THANKS!!!!!!!!!!!!!!!!!!!!!!!

Marr


----------



## WilsonFamilyPicnic (Jan 9, 2008)

there is some kind of worldwide patchouli shortage....seriously. my fiance uses it everyday so i am glad i bought him a gigantic bottle.  

as far as FO goes, i haven't tried any, but remember seeing a description of a patchouli blend somewhere that sounded really nice....i'll try to remember who had it...


----------



## WilsonFamilyPicnic (Jan 10, 2008)

fragrance shopping this morning....

on wholesale supplies plus: 
nag champa (great reviews) - i think i am going to get some of this...

patchouli (got pretty good reviews)

witches brew (which is the scent that i was remembering and everyone was saying it was awesome in soap, BUT the company says its not rated soap safe becaus it can cause some to have an allergic reaction....)


----------



## Tabitha (Jan 10, 2008)

Witches Brew is awesome by most companies but you do have to watch the cinnamon in it.


----------



## pepperi27 (Jan 10, 2008)

I get my patchouli from aura cacia. Although it maybe pricey for some I only buy it in small amounts because I don't use it that much. I make a body butter with it and lavender for my feet and it smells amazing!


----------



## Bret (Jan 10, 2008)

Tony's has a Witches Brew that is soap safe. 

http://tonysfragranceoils.com/index.php ... cts_id=145


----------



## Guest (Jan 10, 2008)

Thanks for the suggestions guys! I love Witches Brew too! I am going to try Tony's as it's soap safe. 

I need a straight patch for some of my blends though. I ordered samples from several companies. I hear Peaks and Tri-State both have a good one in addition to those posted here.

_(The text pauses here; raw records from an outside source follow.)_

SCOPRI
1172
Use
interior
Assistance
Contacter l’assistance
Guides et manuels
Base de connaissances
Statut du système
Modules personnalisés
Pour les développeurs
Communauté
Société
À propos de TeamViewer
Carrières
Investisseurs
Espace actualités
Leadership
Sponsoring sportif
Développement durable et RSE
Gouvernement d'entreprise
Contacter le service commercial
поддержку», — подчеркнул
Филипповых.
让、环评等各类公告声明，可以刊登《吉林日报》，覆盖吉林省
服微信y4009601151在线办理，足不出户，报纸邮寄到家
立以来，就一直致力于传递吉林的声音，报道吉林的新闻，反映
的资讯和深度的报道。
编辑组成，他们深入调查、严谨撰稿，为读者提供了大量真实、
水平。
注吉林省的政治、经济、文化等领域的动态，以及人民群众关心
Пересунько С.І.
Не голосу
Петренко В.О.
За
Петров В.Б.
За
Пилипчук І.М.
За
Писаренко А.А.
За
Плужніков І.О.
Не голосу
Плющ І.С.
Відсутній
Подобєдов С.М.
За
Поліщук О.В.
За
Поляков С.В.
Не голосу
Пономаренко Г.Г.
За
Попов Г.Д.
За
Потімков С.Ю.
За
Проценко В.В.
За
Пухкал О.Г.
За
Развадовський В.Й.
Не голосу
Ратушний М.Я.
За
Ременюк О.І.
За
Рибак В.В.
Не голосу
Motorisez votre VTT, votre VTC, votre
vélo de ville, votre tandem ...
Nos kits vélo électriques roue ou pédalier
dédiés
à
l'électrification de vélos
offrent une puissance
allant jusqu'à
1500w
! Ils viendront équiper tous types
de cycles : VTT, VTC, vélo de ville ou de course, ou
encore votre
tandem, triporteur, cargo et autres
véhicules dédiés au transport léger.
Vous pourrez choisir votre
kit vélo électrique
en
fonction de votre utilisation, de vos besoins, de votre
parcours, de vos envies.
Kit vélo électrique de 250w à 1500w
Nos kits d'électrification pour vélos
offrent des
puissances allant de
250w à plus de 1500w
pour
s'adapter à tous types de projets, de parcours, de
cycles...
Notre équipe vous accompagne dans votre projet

Hopefully the price will go down soon - like before patch isn't hot anymore. 

Thanks again!

Marr


----------



## CPSoaper (Jan 12, 2008)

If you are looking for nag champa, Tony's nag champa is to die for.   Also look for the scent Karma. It is a patchouli blend.  scent Works and Oregon Trails carry it. Both are nice.


----------



## Guest (Jan 15, 2008)

Is that the same as Lush's Karma? I love that scent and I really want a dupe.


----------



## CPSoaper (Jan 15, 2008)

Marr said:
			
		

> Is that the same as Lush's Karma? I love that scent and I really want a dupe.



I do believe so.


----------



## Soapmaker Man (Jan 15, 2008)

The tsunami wiped out a lot of the Indonesian Patchouli production.  I am buying Chinese Patch EO for a great price.  It is not the dark green like the Indio Patch, but you sure can't beat the price.  I recently bought 1 pound of it for anchoring purposes.  You have to use a bit more in soap than I did the Indio Patch, but it smells about the same.

Paul


----------



## Soapmaker Man (Jan 16, 2008)

Here is what I bought;


http://cgi.ebay.com/16-oz-Patchouli-100 ... dZViewItem

Like I said, it is not as strong as the Indio Patch, but it is not cut and I use as a fixative and double the amount of the Indio Patch I used to use.


----------